The photo shows shoreline uplifted during
a massive 1899 earthquake near Yakutat.
From the 1912 USGS paper, The
Earthquakes at Yakutat Bay, Alaska
This column is provided as a public service by the Geophysical Institute, University of Alaska Fairbanks, in cooperation with the UAF research community. Ned Rozell is a science writer at the institute.
More than a century ago, eight prospectors were panning the glacial sands near Hubbard Glacier when Earth starting shaking and never seemed to stop. A few days later, they had survived a natural phenomenon they probably should not have.

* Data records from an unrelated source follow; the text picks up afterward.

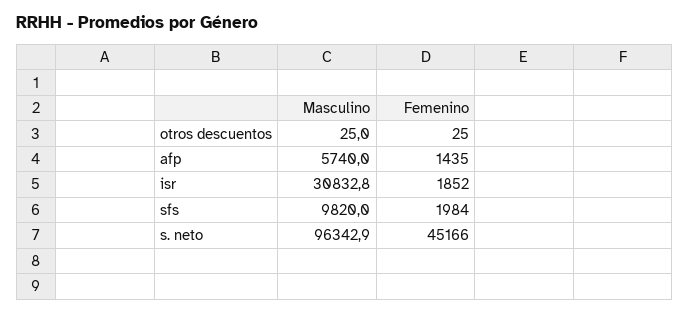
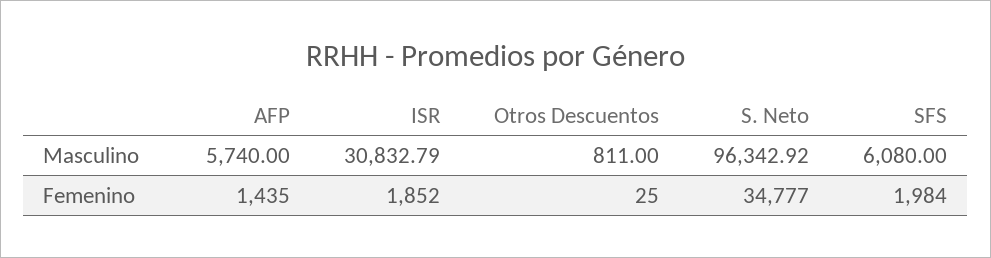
  {
    "Masculino": {
-     "otros descuentos": 25,
+     "otros descuentos": 811,
      "afp": 5740,
      "isr": 30832.79,
-     "sfs": 9820,
+     "sfs": 6080,
      "s. neto": 96342.92
    },
    "Femenino": {
      "otros descuentos": 25,
      "afp": 1435,
      "isr": 1852,
      "sfs": 1984,
-     "s. neto": 45166
+     "s. neto": 34777
    }
  }

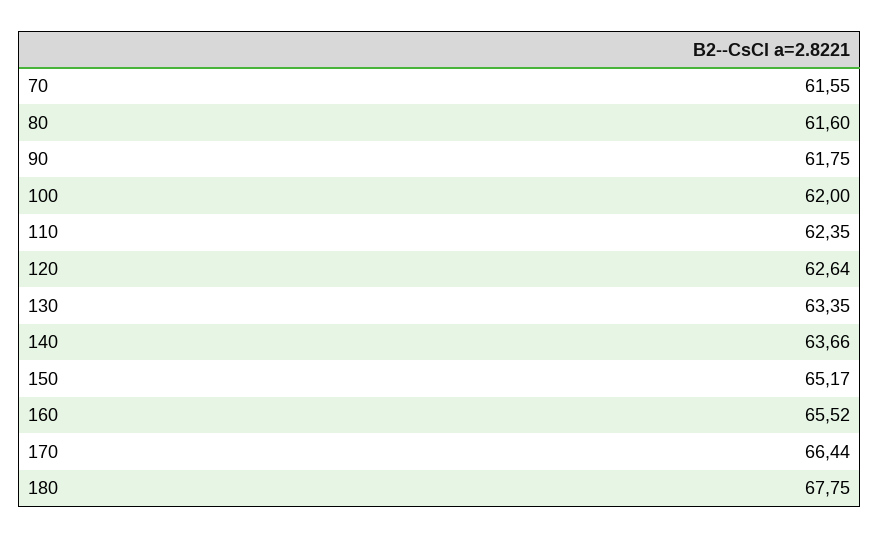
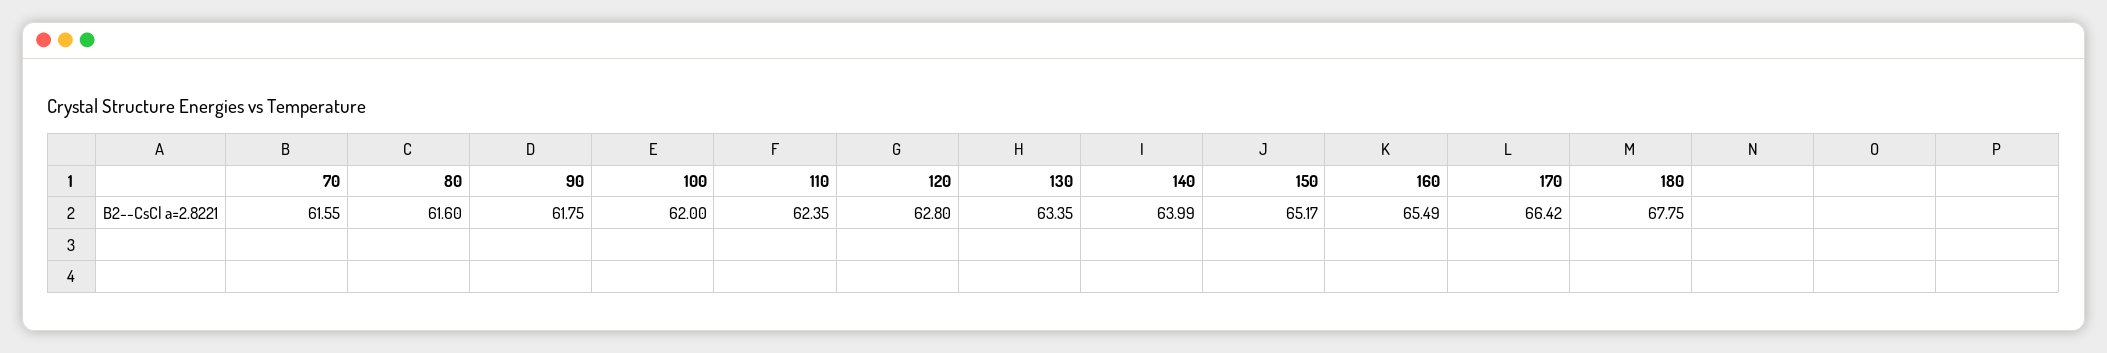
  {
    "70": 61.55,
    "80": 61.6,
    "90": 61.75,
    "100": 62,
    "110": 62.35,
-   "120": 62.64,
+   "120": 62.8,
    "130": 63.35,
-   "140": 63.66,
+   "140": 63.99,
    "150": 65.17,
-   "160": 65.52,
+   "160": 65.49,
-   "170": 66.44,
+   "170": 66.42,
    "180": 67.75
  }

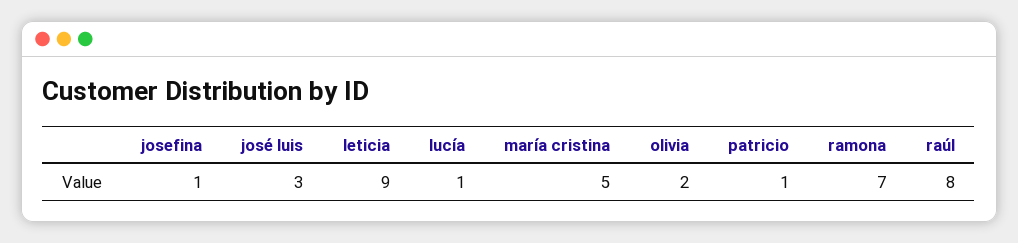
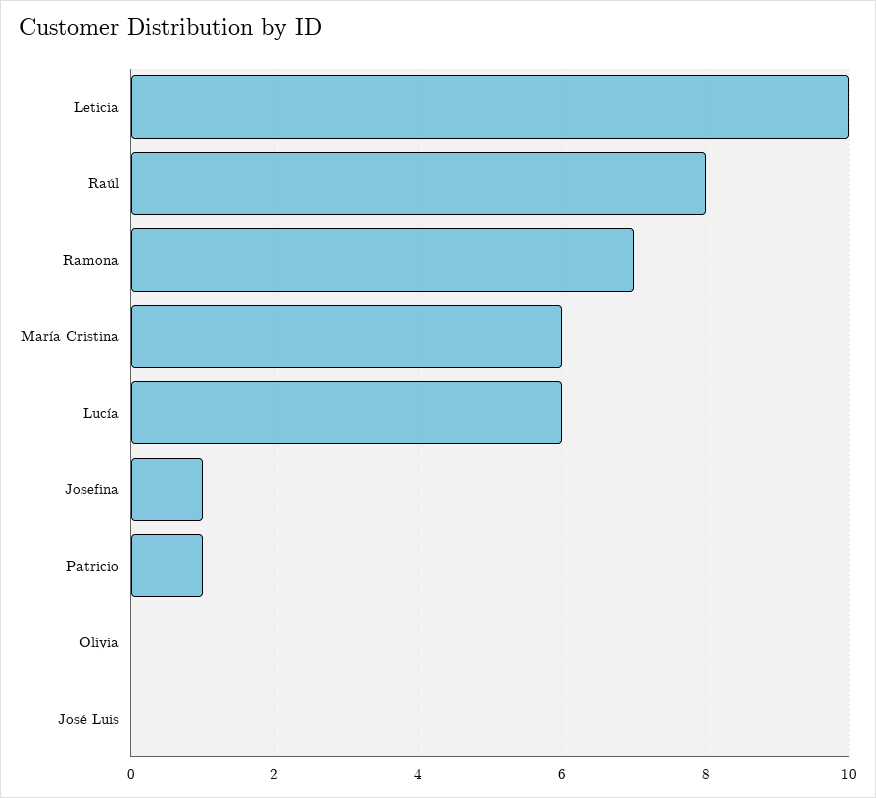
  {
    "josefina": 1,
-   "josé luis": 3,
+   "josé luis": 0,
-   "leticia": 9,
+   "leticia": 10,
-   "lucía": 1,
+   "lucía": 6,
-   "maría cristina": 5,
+   "maría cristina": 6,
-   "olivia": 2,
+   "olivia": 0,
    "patricio": 1,
    "ramona": 7,
    "raúl": 8
  }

Geologists Ralph Tarr and Lawrence Martin, in the area a few years later to study the marvelous glaciers, saw things like mussels “resembling clumps of blue flowers” on rocks 20 feet above the ocean. They saw so much evidence of a giant earthquake they interviewed a few prospectors in Yakutat and included their stories in a 1912 government paper, “The Earthquakes at Yakutat Bay, Alaska, in September, 1899.”
When Tarr and Martin arrived in Yakutat, prospector A. Flenner was working as a carpenter there six years after the series of large earthquakes, the biggest being a magnitude 8.0 that happened on Sept. 10, 1899. Flenner had been panning for gold in the area that day.
“Mr. Flenner stated in 1905 that after the first shock on September 3 they rigged up a home-made seismograph, consisting of hunting knives hung so that their points touched and would jingle under a slight oscillation,” Tarr and Martin wrote. “With this instrument (rude, perhaps, but more delicate than their own perception) they counted 52 shocks on September 10, up to the time of the heavy disturbance (the 8.0 earthquake) that caused so much damage.”